From the flare durations and peak fluxes the authors estimate the masses of the accreted clumps. Assuming a typical wind velocity of ~700 km s⁻¹ and a conversion efficiency appropriate for the 20–60 keV band, they derive clump masses in the range 5 × 10¹⁹ g to 10²¹ g. These values are in line with theoretical predictions for “large” clumps in OB‑type supergiant winds and suggest an average clump spacing of order 10⁴ s along the neutron star’s orbit.
To test whether a purely multiplicative random process can reproduce the observed variability, the authors generate synthetic light curves by multiplying a series of independent random numbers drawn from a log‑normal distribution. The simulated series reproduces both the histogram shape and the power spectral density (PSD) of the real data. The PSD, calculated over the 20–100 keV band, follows a red‑noise power law P(f) ∝ f⁻¹·⁵, identical to the observed slope. This agreement indicates that the low‑frequency variability is dominated by large‑scale wind structures (clumps, shocks, turbulence) that act multiplicatively on the accretion rate.
Finally, the paper places Vela X‑1 in the broader context of supergiant fast X‑ray transients (SFXTs). Although SFXTs display much more dramatic flares (peak fluxes up to several thousand times the quiescent level) and shorter outbursts, the underlying clump mass distribution and log‑normal flux statistics appear remarkably similar to those found for Vela X‑1. The authors argue that persistent HMXBs like Vela X‑1 and the transient SFXTs may represent two ends of a continuum governed by the same clumpy wind physics, with differences arising from orbital geometry, wind density gradients, and the relative importance of the accretion wake.

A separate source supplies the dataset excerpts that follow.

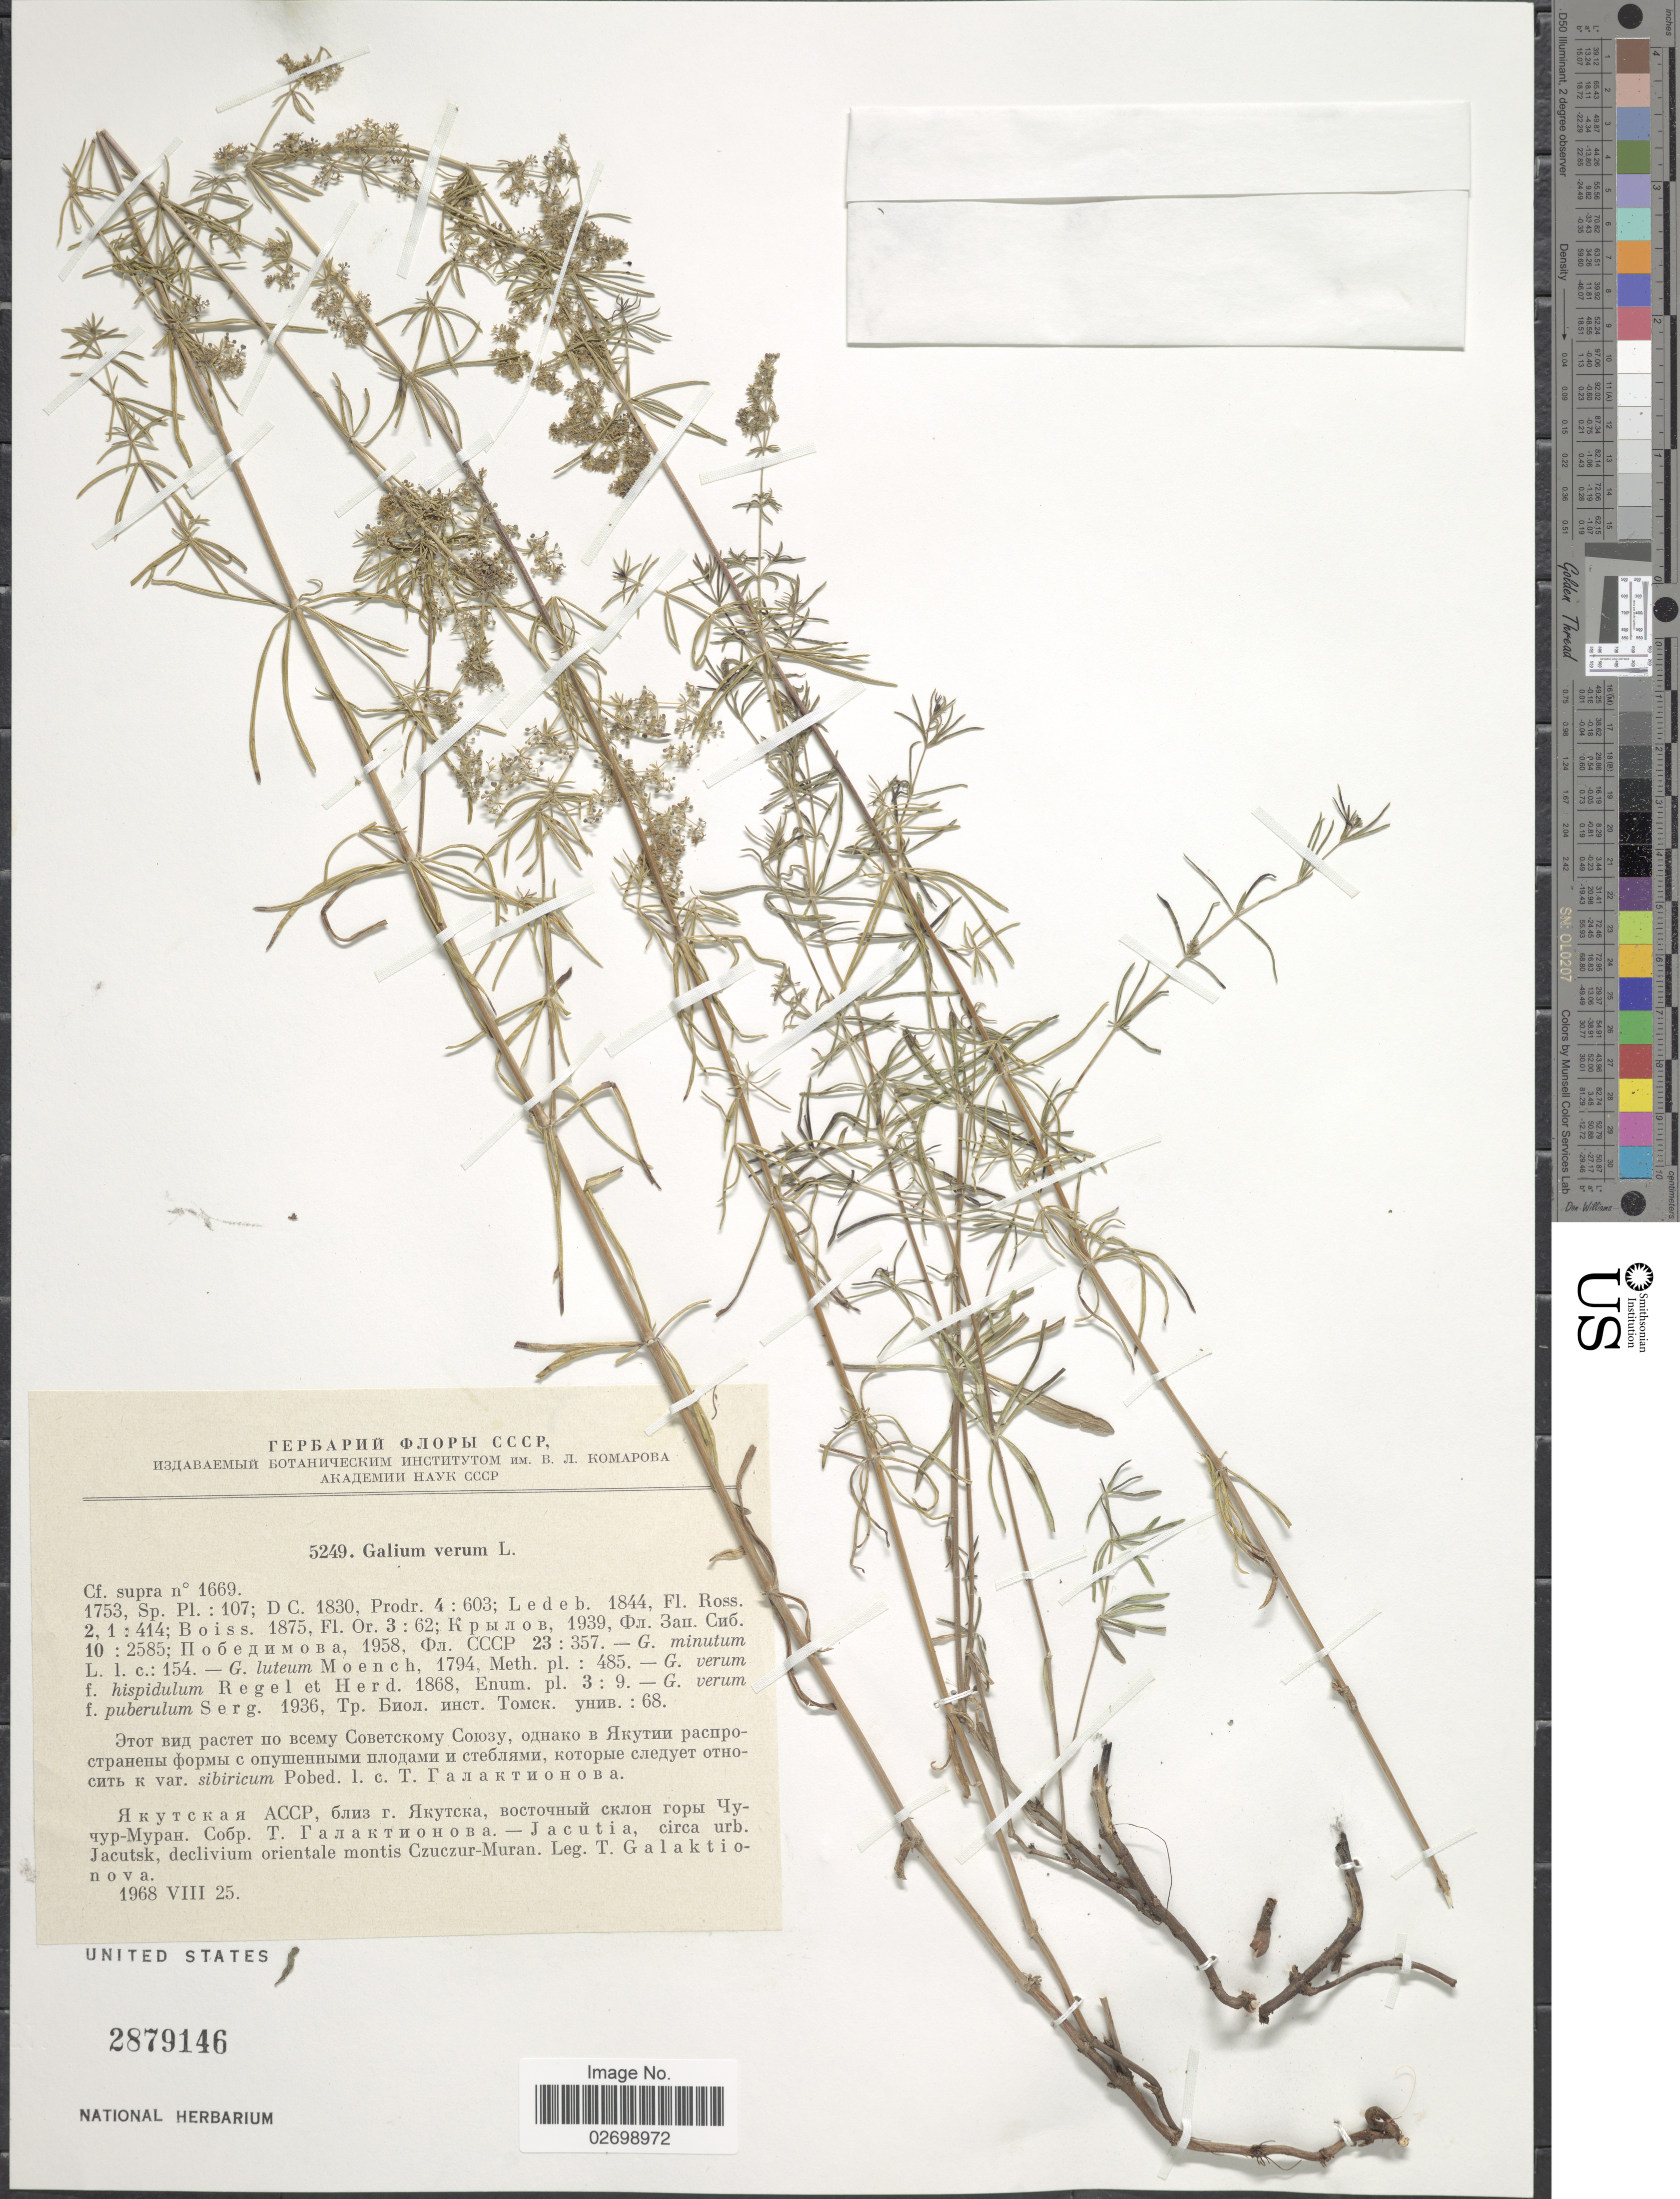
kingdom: Plantae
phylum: Tracheophyta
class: Magnoliopsida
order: Gentianales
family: Rubiaceae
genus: Galium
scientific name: Galium verum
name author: L.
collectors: T. Galaktioniva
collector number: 5249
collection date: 1968-08-25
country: Russian Federation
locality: Jacutia, circa urb. Jacutsk, declivium orientale montis Czuczur-Muran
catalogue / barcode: US 2879146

In summary, the study provides strong statistical evidence that Vela X‑1’s X‑ray variability is driven by a clumpy, turbulent stellar wind whose density fluctuations follow a log‑normal distribution. The work bridges the phenomenology of persistent HMXBs and SFXTs, suggesting a unified picture in which wind clumping, shocks, and turbulence together shape the observed X‑ray behavior.